A non-eligible withdrawal of funds made when the taxpayer no longer owns a legal
residence is not subject to the 2.5% additional tax. However, the amount withdrawn
is included in South Carolina taxable income.

       Example 8. On January 1, 2007, Donna deposited $6,000 into a Catastrophe
       Savings Account. On January 1, 2009, Donna sold her home and moved in
       with her sister. In February 2009, she withdrew $6,000 from her Catastrophe
       Savings Account for a family emergency. The withdrawal is not subject to the
       2.5% additional tax because she withdrew the amount when she no longer
       owned a home. The $6,000 withdrawal is subject to South Carolina income
       taxation.

4. Death of the account holder.
A withdrawal upon the death of an account holder is not subject to the 2.5%
additional tax. The account, however, is included in the South Carolina taxable
income of the person who receives the account, unless that person is the surviving
spouse of the taxpayer.
Summary
Catastrophe Savings Accounts can be established at a state or federally chartered
bank. The money can only be held in an interest bearing account.

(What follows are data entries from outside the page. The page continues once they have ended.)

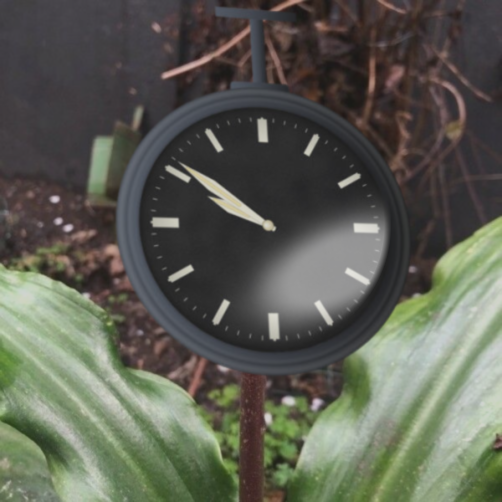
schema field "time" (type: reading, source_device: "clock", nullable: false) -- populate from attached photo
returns 9:51
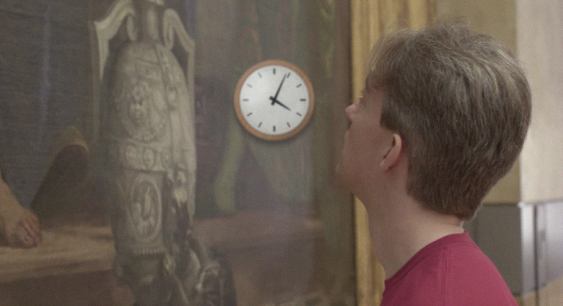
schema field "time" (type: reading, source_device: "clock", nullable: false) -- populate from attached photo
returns 4:04
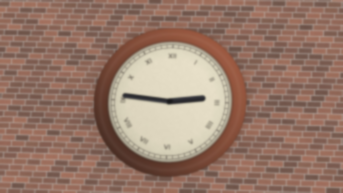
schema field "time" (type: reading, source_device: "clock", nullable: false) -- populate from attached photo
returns 2:46
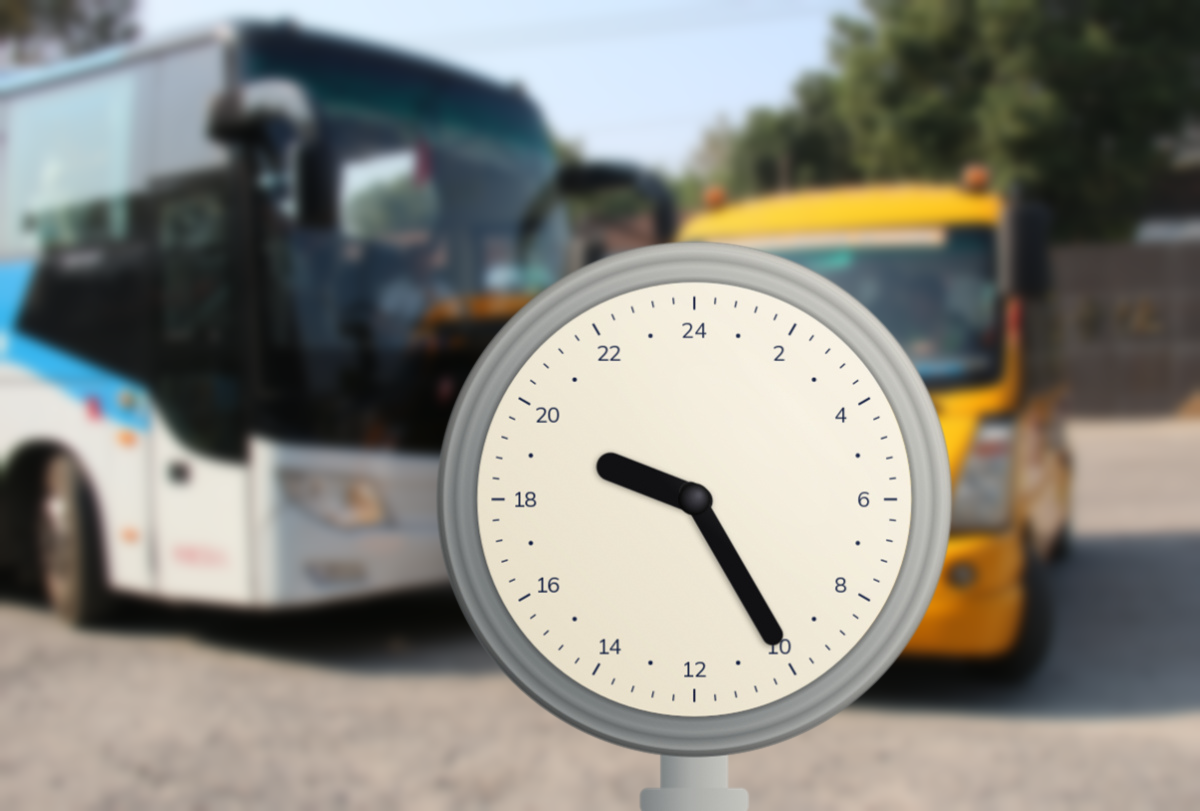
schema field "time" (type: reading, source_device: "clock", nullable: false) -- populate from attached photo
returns 19:25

The money that is placed in a Catastrophe Savings Account and the annual interest
earnings are not subject to state income taxation if left in the account or used for
qualified catastrophe expenses. However, the amounts cannot be used to reduce
federal income.

Withdrawals for any purchase other than a qualified catastrophe expense are treated
as ordinary income and taxed accordingly at the state level. Withdrawals are also
subject to a 2.5% additional tax unless the withdrawal falls under one of the
exceptions mentioned earlier.

Remember, this information only attempts to address the kinds of questions people
most frequently ask about Catastrophe Savings Accounts. As with any tax matter,
and for specific questions regarding Catastrophe Savings Accounts, including which
type, if any, is suitable for your situation and how opening an account would affect
your particular tax liability, you should consult a tax professional.